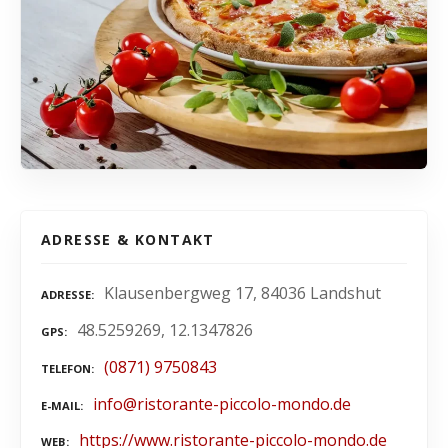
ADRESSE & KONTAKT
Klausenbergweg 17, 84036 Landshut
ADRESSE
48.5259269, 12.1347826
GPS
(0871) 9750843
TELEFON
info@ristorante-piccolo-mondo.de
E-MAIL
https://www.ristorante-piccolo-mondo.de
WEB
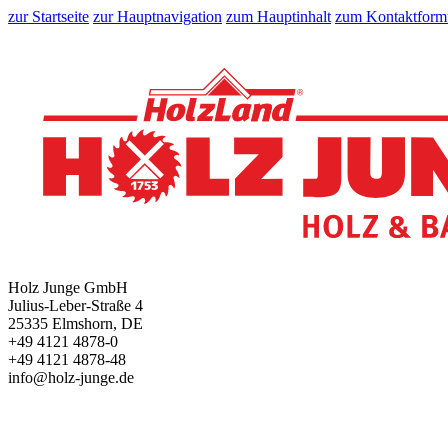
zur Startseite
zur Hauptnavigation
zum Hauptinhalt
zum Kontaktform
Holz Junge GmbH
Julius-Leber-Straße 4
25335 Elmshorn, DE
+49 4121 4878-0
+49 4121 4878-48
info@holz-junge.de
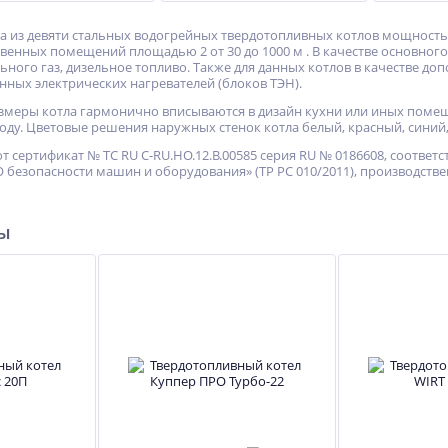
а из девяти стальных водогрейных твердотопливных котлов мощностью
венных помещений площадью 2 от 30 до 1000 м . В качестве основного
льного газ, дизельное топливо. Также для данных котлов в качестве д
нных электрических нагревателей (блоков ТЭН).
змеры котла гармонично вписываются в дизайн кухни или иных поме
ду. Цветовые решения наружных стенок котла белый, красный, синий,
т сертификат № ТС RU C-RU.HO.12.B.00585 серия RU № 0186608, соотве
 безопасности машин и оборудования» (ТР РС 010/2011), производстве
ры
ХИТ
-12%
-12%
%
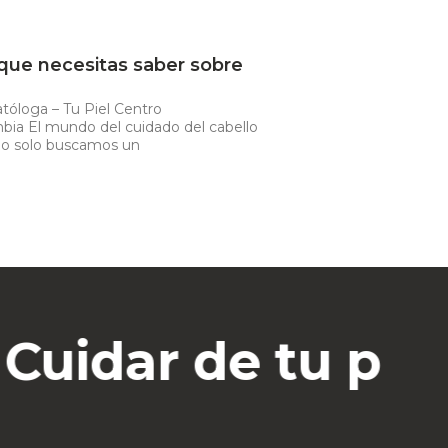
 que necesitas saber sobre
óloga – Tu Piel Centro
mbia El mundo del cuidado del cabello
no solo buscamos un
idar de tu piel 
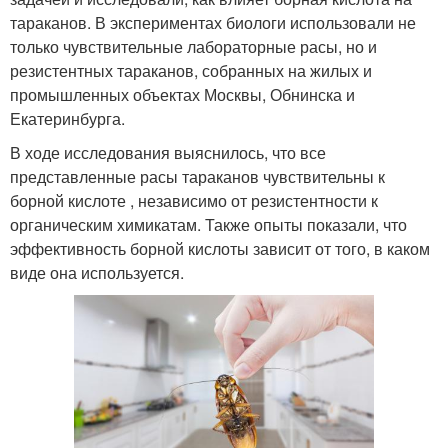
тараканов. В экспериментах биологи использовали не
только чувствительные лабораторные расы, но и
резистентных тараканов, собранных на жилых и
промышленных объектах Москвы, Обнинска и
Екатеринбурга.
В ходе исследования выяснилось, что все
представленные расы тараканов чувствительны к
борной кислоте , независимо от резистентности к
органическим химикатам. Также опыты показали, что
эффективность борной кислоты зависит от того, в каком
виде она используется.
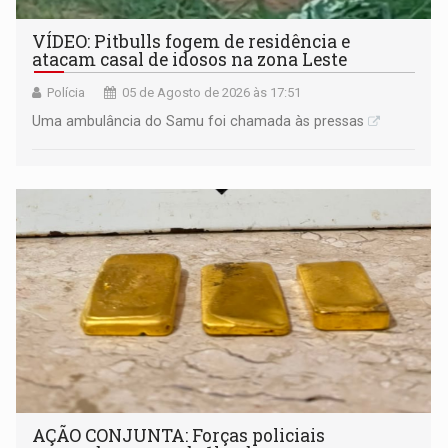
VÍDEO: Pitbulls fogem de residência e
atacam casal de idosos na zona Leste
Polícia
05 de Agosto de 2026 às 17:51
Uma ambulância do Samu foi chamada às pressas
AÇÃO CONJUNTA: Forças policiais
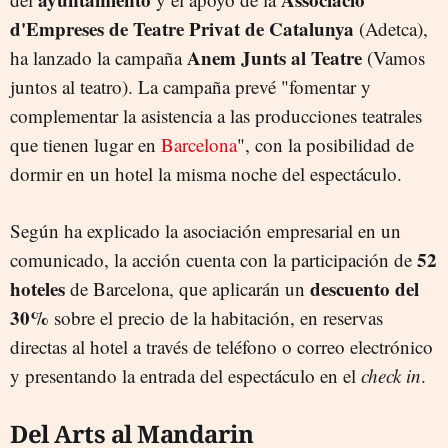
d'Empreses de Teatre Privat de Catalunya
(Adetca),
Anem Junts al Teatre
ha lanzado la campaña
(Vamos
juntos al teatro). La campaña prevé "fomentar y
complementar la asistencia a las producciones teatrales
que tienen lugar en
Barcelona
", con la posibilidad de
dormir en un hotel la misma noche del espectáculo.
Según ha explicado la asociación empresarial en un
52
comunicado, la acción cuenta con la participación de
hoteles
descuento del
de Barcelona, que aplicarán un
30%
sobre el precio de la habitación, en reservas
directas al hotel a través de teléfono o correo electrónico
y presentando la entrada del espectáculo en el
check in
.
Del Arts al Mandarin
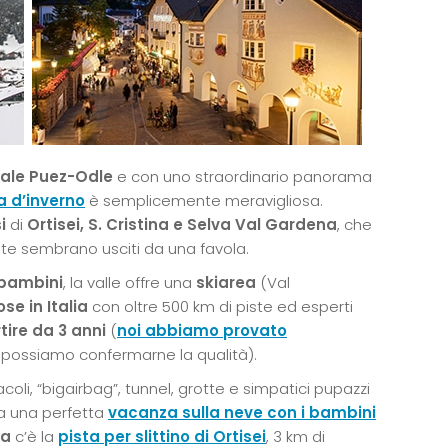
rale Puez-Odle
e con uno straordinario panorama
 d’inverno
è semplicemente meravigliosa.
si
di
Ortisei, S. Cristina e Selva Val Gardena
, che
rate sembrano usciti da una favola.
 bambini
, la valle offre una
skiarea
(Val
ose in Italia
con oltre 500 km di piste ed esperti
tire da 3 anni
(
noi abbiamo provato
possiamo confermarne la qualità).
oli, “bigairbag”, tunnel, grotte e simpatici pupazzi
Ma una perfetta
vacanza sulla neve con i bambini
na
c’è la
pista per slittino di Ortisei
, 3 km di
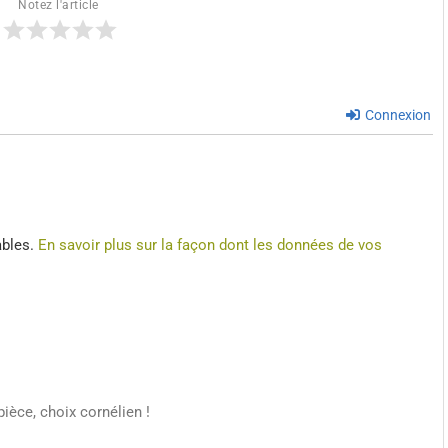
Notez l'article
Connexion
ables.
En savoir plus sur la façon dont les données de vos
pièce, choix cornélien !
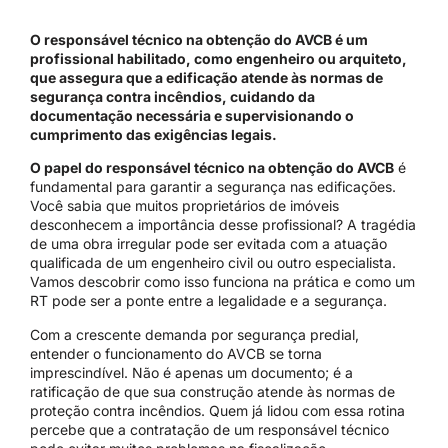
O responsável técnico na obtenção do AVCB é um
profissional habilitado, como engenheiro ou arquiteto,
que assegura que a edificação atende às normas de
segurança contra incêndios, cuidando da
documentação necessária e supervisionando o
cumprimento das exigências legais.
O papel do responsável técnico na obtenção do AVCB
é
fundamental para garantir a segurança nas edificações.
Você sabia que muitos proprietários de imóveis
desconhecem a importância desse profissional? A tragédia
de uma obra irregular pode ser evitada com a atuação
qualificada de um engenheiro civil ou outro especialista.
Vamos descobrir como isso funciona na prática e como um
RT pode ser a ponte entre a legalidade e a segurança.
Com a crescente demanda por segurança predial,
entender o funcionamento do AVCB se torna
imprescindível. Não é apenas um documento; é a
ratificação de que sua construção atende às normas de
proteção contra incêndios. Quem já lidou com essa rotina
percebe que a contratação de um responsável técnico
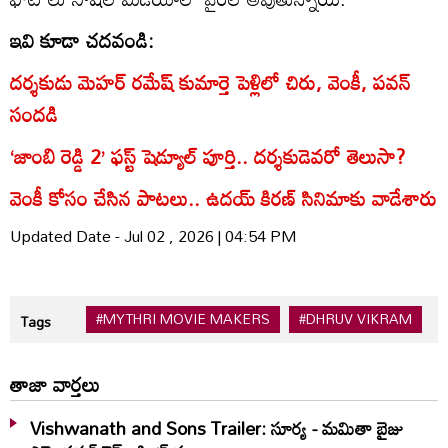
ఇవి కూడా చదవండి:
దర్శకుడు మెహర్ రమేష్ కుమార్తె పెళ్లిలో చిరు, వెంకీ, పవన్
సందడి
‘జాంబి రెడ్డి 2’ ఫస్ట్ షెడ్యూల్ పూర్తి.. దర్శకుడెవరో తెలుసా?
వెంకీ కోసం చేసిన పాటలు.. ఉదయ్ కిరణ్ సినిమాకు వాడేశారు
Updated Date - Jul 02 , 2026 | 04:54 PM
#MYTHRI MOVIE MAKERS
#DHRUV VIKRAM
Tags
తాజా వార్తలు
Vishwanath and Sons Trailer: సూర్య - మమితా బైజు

————

▶ **WHAT IS NEEDED**: Copy out the text of every entry above line for line, with no changes. Leave out the pictures.

▶ **YOUR SOLUTION**:
ADRESSE & KONTAKT
Klausenbergweg 17, 84036 Landshut
ADRESSE
48.5259269, 12.1347826
GPS
(0871) 9750843
TELEFON
info@ristorante-piccolo-mondo.de
E-MAIL
https://www.ristorante-piccolo-mondo.de
WEB
zur Startseite
zur Hauptnavigation
zum Hauptinhalt
zum Kontaktform
Holz Junge GmbH
Julius-Leber-Straße 4
25335 Elmshorn, DE
+49 4121 4878-0
+49 4121 4878-48
info@holz-junge.de
а из девяти стальных водогрейных твердотопливных котлов мощностью
венных помещений площадью 2 от 30 до 1000 м . В качестве основного
льного газ, дизельное топливо. Также для данных котлов в качестве д
нных электрических нагревателей (блоков ТЭН).
змеры котла гармонично вписываются в дизайн кухни или иных поме
ду. Цветовые решения наружных стенок котла белый, красный, синий,
т сертификат № ТС RU C-RU.HO.12.B.00585 серия RU № 0186608, соотве
 безопасности машин и оборудования» (ТР РС 010/2011), производстве
ры
ХИТ
-12%
-12%
%
 que necesitas saber sobre
óloga – Tu Piel Centro
mbia El mundo del cuidado del cabello
no solo buscamos un
idar de tu piel 
тараканов. В экспериментах биологи использовали не
только чувствительные лабораторные расы, но и
резистентных тараканов, собранных на жилых и
промышленных объектах Москвы, Обнинска и
Екатеринбурга.
В ходе исследования выяснилось, что все
представленные расы тараканов чувствительны к
борной кислоте , независимо от резистентности к
органическим химикатам. Также опыты показали, что
эффективность борной кислоты зависит от того, в каком
виде она используется.
VÍDEO: Pitbulls fogem de residência e
atacam casal de idosos na zona Leste
Polícia
05 de Agosto de 2026 às 17:51
Uma ambulância do Samu foi chamada às pressas
AÇÃO CONJUNTA: Forças policiais
d'Empreses de Teatre Privat de Catalunya
(Adetca),
Anem Junts al Teatre
ha lanzado la campaña
(Vamos
juntos al teatro). La campaña prevé "fomentar y
complementar la asistencia a las producciones teatrales
que tienen lugar en
Barcelona
", con la posibilidad de
dormir en un hotel la misma noche del espectáculo.
Según ha explicado la asociación empresarial en un
52
comunicado, la acción cuenta con la participación de
hoteles
descuento del
de Barcelona, que aplicarán un
30%
sobre el precio de la habitación, en reservas
directas al hotel a través de teléfono o correo electrónico
y presentando la entrada del espectáculo en el
check in
.
Del Arts al Mandarin
rale Puez-Odle
e con uno straordinario panorama
 d’inverno
è semplicemente meravigliosa.
si
di
Ortisei, S. Cristina e Selva Val Gardena
, che
rate sembrano usciti da una favola.
 bambini
, la valle offre una
skiarea
(Val
ose in Italia
con oltre 500 km di piste ed esperti
tire da 3 anni
(
noi abbiamo provato
possiamo confermarne la qualità).
oli, “bigairbag”, tunnel, grotte e simpatici pupazzi
Ma una perfetta
vacanza sulla neve con i bambini
na
c’è la
pista per slittino di Ortisei
, 3 km di
Notez l'article
Connexion
ables.
En savoir plus sur la façon dont les données de vos
pièce, choix cornélien !
O responsável técnico na obtenção do AVCB é um
profissional habilitado, como engenheiro ou arquiteto,
que assegura que a edificação atende às normas de
segurança contra incêndios, cuidando da
documentação necessária e supervisionando o
cumprimento das exigências legais.
O papel do responsável técnico na obtenção do AVCB
é
fundamental para garantir a segurança nas edificações.
Você sabia que muitos proprietários de imóveis
desconhecem a importância desse profissional? A tragédia
de uma obra irregular pode ser evitada com a atuação
qualificada de um engenheiro civil ou outro especialista.
Vamos descobrir como isso funciona na prática e como um
RT pode ser a ponte entre a legalidade e a segurança.
Com a crescente demanda por segurança predial,
entender o funcionamento do AVCB se torna
imprescindível. Não é apenas um documento; é a
ratificação de que sua construção atende às normas de
proteção contra incêndios. Quem já lidou com essa rotina
percebe que a contratação de um responsável técnico
ఇవి కూడా చదవండి:
దర్శకుడు మెహర్ రమేష్ కుమార్తె పెళ్లిలో చిరు, వెంకీ, పవన్
సందడి
‘జాంబి రెడ్డి 2’ ఫస్ట్ షెడ్యూల్ పూర్తి.. దర్శకుడెవరో తెలుసా?
వెంకీ కోసం చేసిన పాటలు.. ఉదయ్ కిరణ్ సినిమాకు వాడేశారు
Updated Date - Jul 02 , 2026 | 04:54 PM
#MYTHRI MOVIE MAKERS
#DHRUV VIKRAM
Tags
తాజా వార్తలు
Vishwanath and Sons Trailer: సూర్య - మమితా బైజు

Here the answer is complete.